(Saved entries)
=-=-=-=-=

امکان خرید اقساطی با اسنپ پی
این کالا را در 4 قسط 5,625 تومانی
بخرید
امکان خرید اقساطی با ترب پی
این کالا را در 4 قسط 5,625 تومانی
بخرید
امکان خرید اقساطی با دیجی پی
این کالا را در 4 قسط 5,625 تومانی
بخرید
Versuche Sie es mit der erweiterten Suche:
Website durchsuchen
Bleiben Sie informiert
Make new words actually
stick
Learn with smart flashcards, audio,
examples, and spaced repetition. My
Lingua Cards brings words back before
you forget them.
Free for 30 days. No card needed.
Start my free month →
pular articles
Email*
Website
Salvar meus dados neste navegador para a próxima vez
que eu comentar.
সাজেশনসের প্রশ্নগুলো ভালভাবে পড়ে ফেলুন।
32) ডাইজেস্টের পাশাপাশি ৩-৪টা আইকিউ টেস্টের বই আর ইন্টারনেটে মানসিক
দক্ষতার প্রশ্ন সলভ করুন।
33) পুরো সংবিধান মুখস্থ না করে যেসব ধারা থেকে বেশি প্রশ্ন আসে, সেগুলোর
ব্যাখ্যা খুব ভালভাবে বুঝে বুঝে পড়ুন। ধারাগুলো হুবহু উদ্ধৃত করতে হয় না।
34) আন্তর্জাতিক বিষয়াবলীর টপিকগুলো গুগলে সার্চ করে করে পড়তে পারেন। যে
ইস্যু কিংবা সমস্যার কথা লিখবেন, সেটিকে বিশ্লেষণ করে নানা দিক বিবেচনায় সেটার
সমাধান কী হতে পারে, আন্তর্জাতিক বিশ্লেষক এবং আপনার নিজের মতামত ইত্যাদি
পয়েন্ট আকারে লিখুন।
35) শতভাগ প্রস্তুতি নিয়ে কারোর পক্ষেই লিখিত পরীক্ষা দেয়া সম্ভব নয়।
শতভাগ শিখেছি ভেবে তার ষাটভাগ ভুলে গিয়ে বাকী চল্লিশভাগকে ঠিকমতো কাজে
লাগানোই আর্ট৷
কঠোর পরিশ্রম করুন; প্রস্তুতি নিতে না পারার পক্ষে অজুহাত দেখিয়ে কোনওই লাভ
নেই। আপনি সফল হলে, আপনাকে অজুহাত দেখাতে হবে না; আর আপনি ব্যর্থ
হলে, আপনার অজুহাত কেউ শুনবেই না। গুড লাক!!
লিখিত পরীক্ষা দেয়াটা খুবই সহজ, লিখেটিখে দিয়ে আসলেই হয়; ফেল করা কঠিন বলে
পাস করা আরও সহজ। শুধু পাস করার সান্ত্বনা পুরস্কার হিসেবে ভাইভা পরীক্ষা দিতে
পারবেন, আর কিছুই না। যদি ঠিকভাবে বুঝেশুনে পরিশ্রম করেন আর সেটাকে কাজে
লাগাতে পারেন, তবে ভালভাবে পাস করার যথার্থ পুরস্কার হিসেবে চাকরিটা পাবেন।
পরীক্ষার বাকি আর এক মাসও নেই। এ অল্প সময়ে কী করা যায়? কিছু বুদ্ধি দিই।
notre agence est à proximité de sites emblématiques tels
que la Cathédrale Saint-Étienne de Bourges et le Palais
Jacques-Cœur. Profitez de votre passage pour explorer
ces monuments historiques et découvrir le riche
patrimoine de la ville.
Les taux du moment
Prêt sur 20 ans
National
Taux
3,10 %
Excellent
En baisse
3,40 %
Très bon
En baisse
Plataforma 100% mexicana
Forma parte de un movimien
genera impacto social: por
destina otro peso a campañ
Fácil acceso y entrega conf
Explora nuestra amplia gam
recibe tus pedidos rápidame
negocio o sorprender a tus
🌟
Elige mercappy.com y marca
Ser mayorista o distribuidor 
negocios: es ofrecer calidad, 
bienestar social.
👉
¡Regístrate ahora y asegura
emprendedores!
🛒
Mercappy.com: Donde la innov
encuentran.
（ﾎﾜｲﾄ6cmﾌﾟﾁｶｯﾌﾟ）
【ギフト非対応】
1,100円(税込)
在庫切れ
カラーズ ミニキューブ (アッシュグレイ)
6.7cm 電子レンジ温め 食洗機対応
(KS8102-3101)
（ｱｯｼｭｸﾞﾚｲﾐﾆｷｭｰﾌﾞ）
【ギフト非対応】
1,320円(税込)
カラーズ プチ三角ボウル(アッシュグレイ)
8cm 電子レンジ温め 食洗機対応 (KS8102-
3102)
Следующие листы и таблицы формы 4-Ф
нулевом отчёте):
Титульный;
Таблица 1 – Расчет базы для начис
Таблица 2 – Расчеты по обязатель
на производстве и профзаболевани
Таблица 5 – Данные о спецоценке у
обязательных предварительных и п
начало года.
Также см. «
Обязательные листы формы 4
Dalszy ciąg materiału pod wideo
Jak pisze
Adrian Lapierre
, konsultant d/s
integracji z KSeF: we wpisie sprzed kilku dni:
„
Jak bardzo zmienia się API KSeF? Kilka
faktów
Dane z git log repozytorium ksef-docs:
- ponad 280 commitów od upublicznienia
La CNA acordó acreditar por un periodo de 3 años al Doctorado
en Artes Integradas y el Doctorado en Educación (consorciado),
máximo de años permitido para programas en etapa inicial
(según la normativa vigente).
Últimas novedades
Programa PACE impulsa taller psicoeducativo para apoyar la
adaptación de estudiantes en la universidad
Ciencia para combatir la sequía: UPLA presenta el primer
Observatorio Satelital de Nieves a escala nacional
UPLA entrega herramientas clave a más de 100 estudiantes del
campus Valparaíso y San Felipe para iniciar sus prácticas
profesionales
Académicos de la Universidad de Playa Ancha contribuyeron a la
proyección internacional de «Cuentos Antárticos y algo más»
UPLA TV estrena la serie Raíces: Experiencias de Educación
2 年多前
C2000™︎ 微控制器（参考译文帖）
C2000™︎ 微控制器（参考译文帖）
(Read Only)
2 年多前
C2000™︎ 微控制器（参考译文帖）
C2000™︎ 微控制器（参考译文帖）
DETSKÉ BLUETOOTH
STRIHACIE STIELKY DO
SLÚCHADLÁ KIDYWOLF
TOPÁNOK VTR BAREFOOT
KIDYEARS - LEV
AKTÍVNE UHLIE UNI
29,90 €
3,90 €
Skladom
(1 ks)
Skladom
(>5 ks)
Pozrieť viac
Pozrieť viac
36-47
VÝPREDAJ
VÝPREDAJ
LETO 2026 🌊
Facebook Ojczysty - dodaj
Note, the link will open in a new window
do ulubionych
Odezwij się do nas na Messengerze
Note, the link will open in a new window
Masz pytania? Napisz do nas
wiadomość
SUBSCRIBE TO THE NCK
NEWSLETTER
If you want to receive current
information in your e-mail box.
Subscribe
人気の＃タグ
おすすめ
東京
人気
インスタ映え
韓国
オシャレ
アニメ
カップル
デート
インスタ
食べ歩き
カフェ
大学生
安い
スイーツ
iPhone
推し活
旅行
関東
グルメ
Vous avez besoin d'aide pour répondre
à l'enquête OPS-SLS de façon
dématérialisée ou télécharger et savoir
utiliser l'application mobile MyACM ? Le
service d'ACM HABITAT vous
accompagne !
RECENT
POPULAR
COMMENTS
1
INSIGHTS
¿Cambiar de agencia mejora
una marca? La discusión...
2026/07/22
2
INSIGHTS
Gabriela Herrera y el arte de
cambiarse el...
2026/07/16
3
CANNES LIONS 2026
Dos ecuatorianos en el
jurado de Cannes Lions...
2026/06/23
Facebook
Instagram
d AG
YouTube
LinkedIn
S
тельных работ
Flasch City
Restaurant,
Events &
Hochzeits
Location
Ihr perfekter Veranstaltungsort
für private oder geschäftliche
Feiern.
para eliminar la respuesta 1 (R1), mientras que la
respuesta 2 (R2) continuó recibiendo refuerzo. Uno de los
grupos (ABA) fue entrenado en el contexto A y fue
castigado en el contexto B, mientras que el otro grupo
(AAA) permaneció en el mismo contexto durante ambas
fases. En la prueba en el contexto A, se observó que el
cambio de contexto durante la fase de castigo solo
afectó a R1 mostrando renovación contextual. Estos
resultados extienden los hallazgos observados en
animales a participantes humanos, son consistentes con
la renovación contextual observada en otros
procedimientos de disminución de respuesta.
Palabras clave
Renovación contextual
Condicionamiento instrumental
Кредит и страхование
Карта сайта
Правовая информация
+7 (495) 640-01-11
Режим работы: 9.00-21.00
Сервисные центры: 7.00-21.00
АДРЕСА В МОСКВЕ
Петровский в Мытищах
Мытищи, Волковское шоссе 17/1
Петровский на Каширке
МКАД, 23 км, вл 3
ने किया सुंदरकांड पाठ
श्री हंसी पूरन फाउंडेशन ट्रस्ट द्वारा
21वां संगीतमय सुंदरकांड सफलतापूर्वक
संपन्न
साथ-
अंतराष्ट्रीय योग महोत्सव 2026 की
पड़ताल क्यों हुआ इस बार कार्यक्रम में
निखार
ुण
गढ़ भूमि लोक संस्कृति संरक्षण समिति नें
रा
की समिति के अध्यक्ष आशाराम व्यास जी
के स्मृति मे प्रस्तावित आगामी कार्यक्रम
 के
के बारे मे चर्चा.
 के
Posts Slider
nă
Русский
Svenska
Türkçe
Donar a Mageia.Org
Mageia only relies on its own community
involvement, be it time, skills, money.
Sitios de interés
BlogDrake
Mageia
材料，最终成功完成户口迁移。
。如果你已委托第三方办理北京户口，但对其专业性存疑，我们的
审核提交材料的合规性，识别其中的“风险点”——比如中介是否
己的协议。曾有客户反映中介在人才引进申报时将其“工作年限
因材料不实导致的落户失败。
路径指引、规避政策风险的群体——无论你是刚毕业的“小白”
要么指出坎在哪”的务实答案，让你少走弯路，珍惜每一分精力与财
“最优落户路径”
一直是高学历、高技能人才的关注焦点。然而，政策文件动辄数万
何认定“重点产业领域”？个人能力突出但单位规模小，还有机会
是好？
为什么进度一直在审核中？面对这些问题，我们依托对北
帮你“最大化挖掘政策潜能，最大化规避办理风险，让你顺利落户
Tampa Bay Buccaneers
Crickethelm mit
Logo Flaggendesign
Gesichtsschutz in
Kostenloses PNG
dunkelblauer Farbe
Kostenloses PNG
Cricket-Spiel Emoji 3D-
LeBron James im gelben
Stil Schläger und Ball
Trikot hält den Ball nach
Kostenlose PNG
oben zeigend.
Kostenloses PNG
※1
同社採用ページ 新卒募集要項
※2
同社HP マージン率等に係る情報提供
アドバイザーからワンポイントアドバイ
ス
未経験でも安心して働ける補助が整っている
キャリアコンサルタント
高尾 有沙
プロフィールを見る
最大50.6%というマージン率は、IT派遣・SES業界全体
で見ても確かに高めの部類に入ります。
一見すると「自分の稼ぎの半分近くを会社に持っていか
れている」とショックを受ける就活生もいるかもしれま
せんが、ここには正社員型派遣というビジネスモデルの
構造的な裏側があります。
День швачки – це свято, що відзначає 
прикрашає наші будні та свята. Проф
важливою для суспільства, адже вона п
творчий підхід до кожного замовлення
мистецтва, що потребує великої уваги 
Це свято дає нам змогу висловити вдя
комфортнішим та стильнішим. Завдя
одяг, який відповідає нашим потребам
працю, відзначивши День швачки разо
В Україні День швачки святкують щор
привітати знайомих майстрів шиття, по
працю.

=-=-=-=-=

• _Task goal_:
State how many lines of the data above contain the string "contextual", and give no other words.

• _Solved exercise_:
3